ROS are constantly generated and eliminated to maintain equilibrium under biological conditions, and are associated with the regulation of various physiological and pathological processes, including cell differentiation, proliferation and apoptosis (30,31). Previous studies have suggested that ROS and their associated redox-sensitive signaling pathways may be involved in tumor metastasis (32–35). Chronic and sustained generation of ROS can activate certain metastasis-associated proteins, including MMPs, which are regulated by MAPK signal transduction pathways (36–38). The p38 MAPK signaling pathway has been identified as an important member of the MAPK family. It is activated by environmental and genotoxic stresses, and is involved, not only in the regulation of cell growth, differentiation, death and synchronization between cellular function, but also in the proliferation, differentiation, migration and invasion of specific cell types with positive regulation (39,40). MMPs can affect the degradation of the extracellular matrix (ECM), permitting cancer cells to migrate across the basal membrane prior to invading adjacent or distant tissues and organs (41). As MMP-2 and MMP-9 can degrade the majority of ECM components forming the basal membrane, the expression levels of MMP-2 and MMP-9, as well as p-p38 MAPK were examined in the present study using western blotting. The results demonstrated that exposure to H-R conditions led to a significant increase in the expression levels of p-p38, MMP-2 and MMP-9, and this increase was inhibited by NAC, IAA-94 and SB203580, indicating that the ROS-mediated p38 MAPK signaling pathway was involved in CLIC1-regulated gastric cancer cell metastasis.

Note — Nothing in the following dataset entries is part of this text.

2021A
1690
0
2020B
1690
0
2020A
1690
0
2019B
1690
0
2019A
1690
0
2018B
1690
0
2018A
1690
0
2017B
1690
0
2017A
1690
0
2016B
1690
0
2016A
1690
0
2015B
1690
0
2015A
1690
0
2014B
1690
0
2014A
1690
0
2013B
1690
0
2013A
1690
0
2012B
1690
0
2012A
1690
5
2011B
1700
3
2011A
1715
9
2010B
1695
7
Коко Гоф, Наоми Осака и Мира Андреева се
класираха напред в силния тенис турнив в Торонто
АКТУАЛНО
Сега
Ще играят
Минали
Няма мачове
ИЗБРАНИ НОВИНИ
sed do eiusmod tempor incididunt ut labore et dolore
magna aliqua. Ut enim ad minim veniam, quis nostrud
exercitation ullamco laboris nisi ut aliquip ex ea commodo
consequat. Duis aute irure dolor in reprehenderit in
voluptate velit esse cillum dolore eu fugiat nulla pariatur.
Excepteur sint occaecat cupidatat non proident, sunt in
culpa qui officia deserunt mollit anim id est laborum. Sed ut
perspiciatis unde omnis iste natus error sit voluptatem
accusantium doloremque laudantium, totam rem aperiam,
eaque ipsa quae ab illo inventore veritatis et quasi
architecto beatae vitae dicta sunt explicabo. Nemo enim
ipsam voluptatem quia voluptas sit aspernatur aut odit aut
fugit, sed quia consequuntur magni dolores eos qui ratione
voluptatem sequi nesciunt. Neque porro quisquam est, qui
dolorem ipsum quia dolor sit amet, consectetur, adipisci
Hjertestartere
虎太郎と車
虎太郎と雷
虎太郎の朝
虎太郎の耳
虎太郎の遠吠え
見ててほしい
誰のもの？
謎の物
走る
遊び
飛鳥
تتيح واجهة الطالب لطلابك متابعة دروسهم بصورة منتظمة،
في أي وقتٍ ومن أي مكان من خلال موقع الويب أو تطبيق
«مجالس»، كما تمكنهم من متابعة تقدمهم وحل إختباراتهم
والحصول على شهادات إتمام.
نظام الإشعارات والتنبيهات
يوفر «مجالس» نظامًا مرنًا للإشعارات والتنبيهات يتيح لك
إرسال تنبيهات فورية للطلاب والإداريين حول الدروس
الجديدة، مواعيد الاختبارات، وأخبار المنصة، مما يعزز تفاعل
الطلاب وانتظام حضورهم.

In conclusion, the involvement of the ROS-mediated p38 MAPK signaling pathway in SGC-7901 cell metastasis was further supported by investigations in the present study using ROS, CLIC1 and p38 MAPK inhibitors, which demonstrated that CLIC1 activated the p38 MAPK signaling pathway during gastric cancer cell migration and invasion, and this process was mediated by ROS. Although the use of SGC-7901 cell lines as a model system to investigate gastric cancer metastasis may not represent the tumor in its entirety, the information provided in the present study contributes to an improved understanding of the molecular mechanisms underlying CLIC1-regulated gastric cancer metastasis.